I disagree. You also were really drawn to the work of Marcel Duchamp.

The Philadelphia Museum had a section for him. My favorite, Why Not Sneeze, Rose Sélavy? [a 1921 readymade sculpture of a birdcage holding small blocks of white marble resembling a pile of sugar cubes]—I love that work, and the fact that he would dress up as a woman and also take a woman’s name. I liked the Renaissance paintings there. And I kept trying to paint like a Renaissance artist, which, of course, I failed miserably at. Ironically, when I was at Yale as a student in the art department, Helen Frankenthaler was a visiting critic, and she came by my studio, and as she left she said [somewhat dismissively], “That was done in the Renaissance.” I realized later I should have said, “That’s pretty good.”

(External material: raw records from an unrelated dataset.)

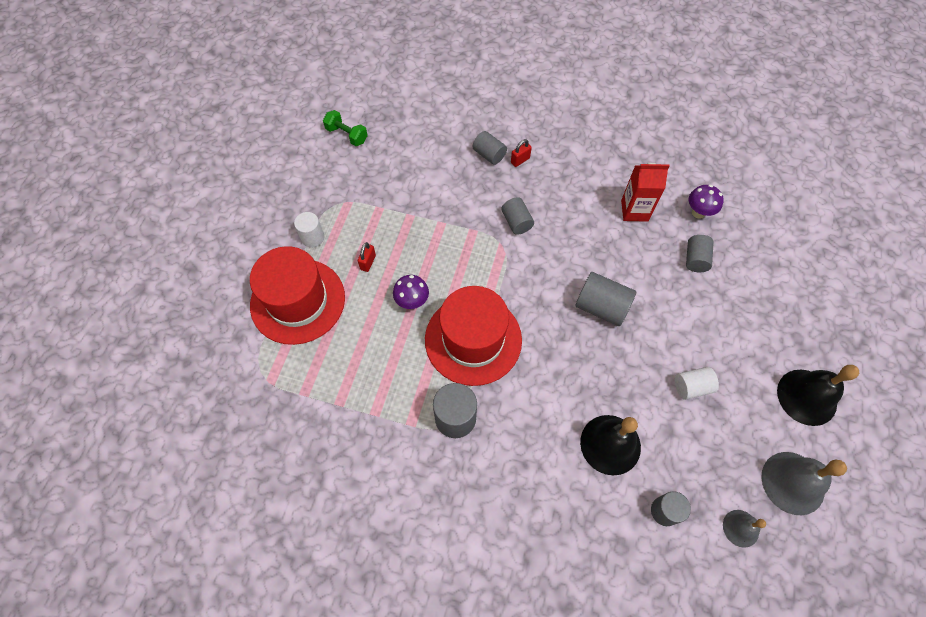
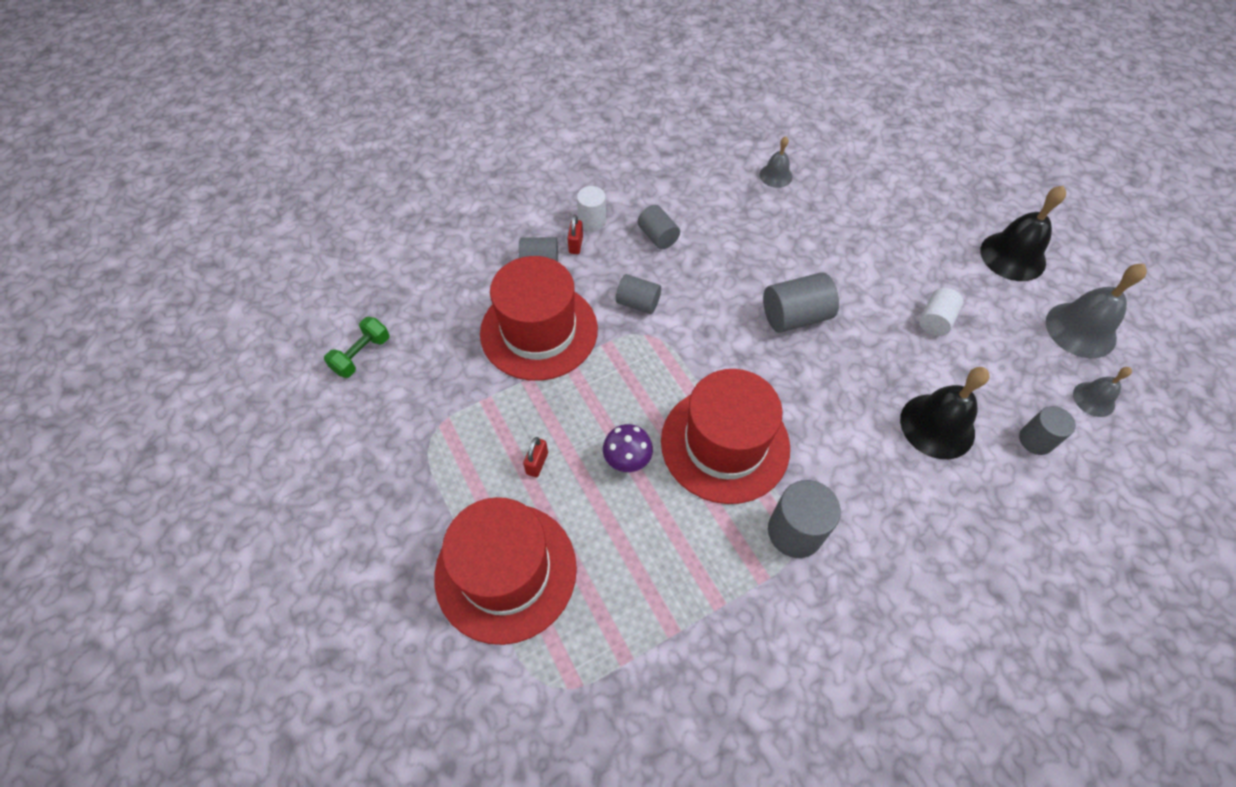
camera: 45 degrees left, 5 degrees down
(312, 237) = (445, 491): white cylinder -> white cylinder (592, 221)
(346, 135) = (362, 355): green dumbbell -> green dumbbell turned 45 degrees counterclockwise
(368, 262) = (537, 463): red padlock -> red padlock turned 45 degrees clockwise
(445, 193) = (539, 331): none -> red hat
(634, 210) = (725, 213): red carton -> none
(695, 259) = (817, 215): grey cylinder -> grey cylinder (658, 236)
(698, 212) = (776, 175): purple mushroom -> grey bell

But years later—it’s even funnier—when I was working for MoMA, I was sent as a liaison to meet her, because we were thinking of doing a joint show of her work. And I thought she’d faint when she opened the door and [was so surprised to see] me representing the museum. 

Howardena Pindell, Autobiography: Circles, 2026. Image courtesy of McKinney York Architects Commission, Landmarks, The University of Texas at Austin, 2026.

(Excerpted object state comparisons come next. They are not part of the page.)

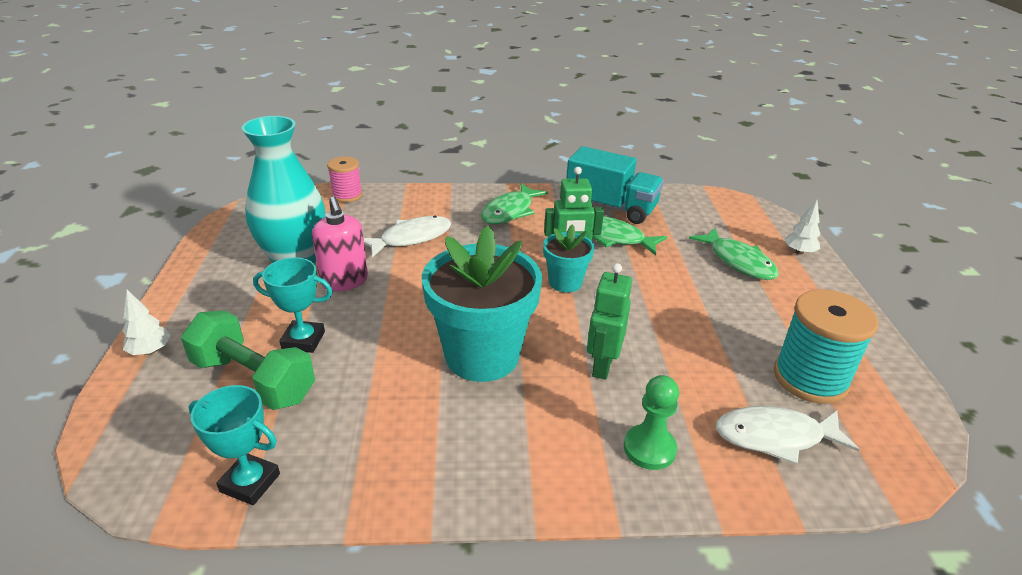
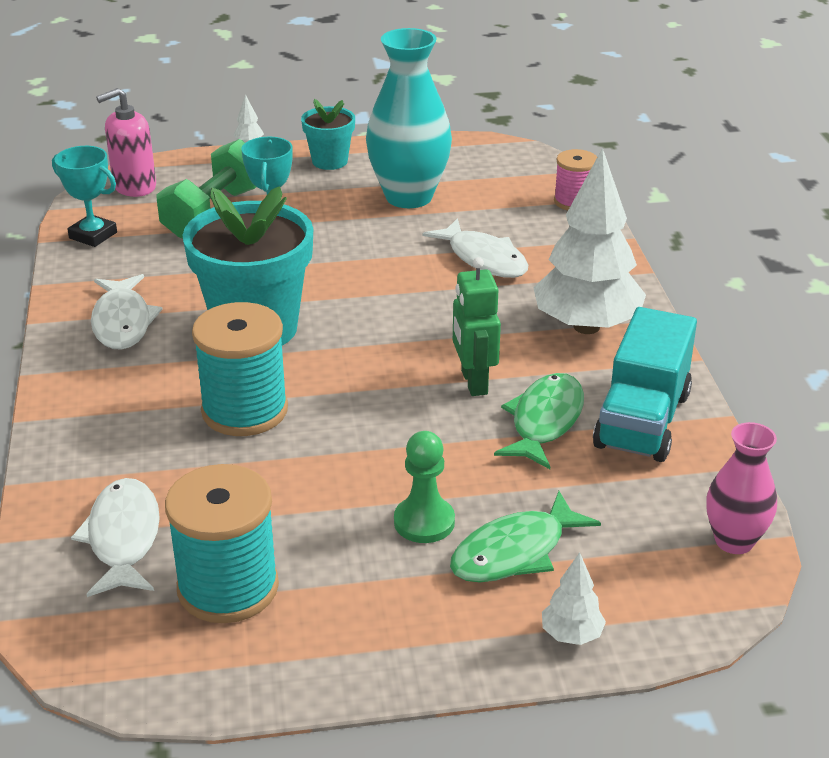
camera: 85 degrees right, 0 degrees up
(250, 483) = (93, 235): turquoise trophy -> turquoise trophy turned 75 degrees counterclockwise
(344, 281) = (378, 230): pink soap dispenser -> pink soap dispenser (134, 186)
(450, 448) = (122, 322): none -> white fish
(510, 211) = (586, 326): green fish -> white tree
(565, 282) = (411, 380): turquoise flower pot -> turquoise flower pot (329, 161)
(602, 365) = (244, 410): green robot -> turquoise spool
(649, 448) = (112, 441): green pawn -> green pawn (424, 522)
(711, 198) = (734, 541): none -> pink vase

What other projects are you working on?

I applied for an MTA project at the New York Botanical Garden [Metro North station in the Bronx], it’s an outdoor station. So I photographed the garden. I’m very excited about it. When I was much younger, I used to go to the Botanical Gardens or near there, and I would feed the squirrels when it was really cold. I’m an animal fanatic. 

The project for the station is stained-glass. I’m really excited about that part of it. I did another stained-glass work for the University of Texas. It’s circles in different colors, some with numbers. 

You’ve been a professor for so much of your life, a school environment must be very familiar to you.

Forty-three years. I don’t miss the committee stuff. I liked working with the students. When I first started—in 1979, on Long Island, which is very prejudiced—the students that were the most difficult to deal with happened to be white women. One of our graduate students, who’s Native American, they harassed her, too. But she was a tough cookie, she could manage them. I was so disappointed that you had to watch your back.

And then I was chased by one of the students, a white male, whose father wanted him to go to medical school, and he was demanding that I move his grade from a B+ to an A. He went to the chairman and complained. The chairman said, “I’m not doing anything about that.” I was glad to not have to deal with that sort of thing anymore. But it became less and less prevalent the longer I stayed.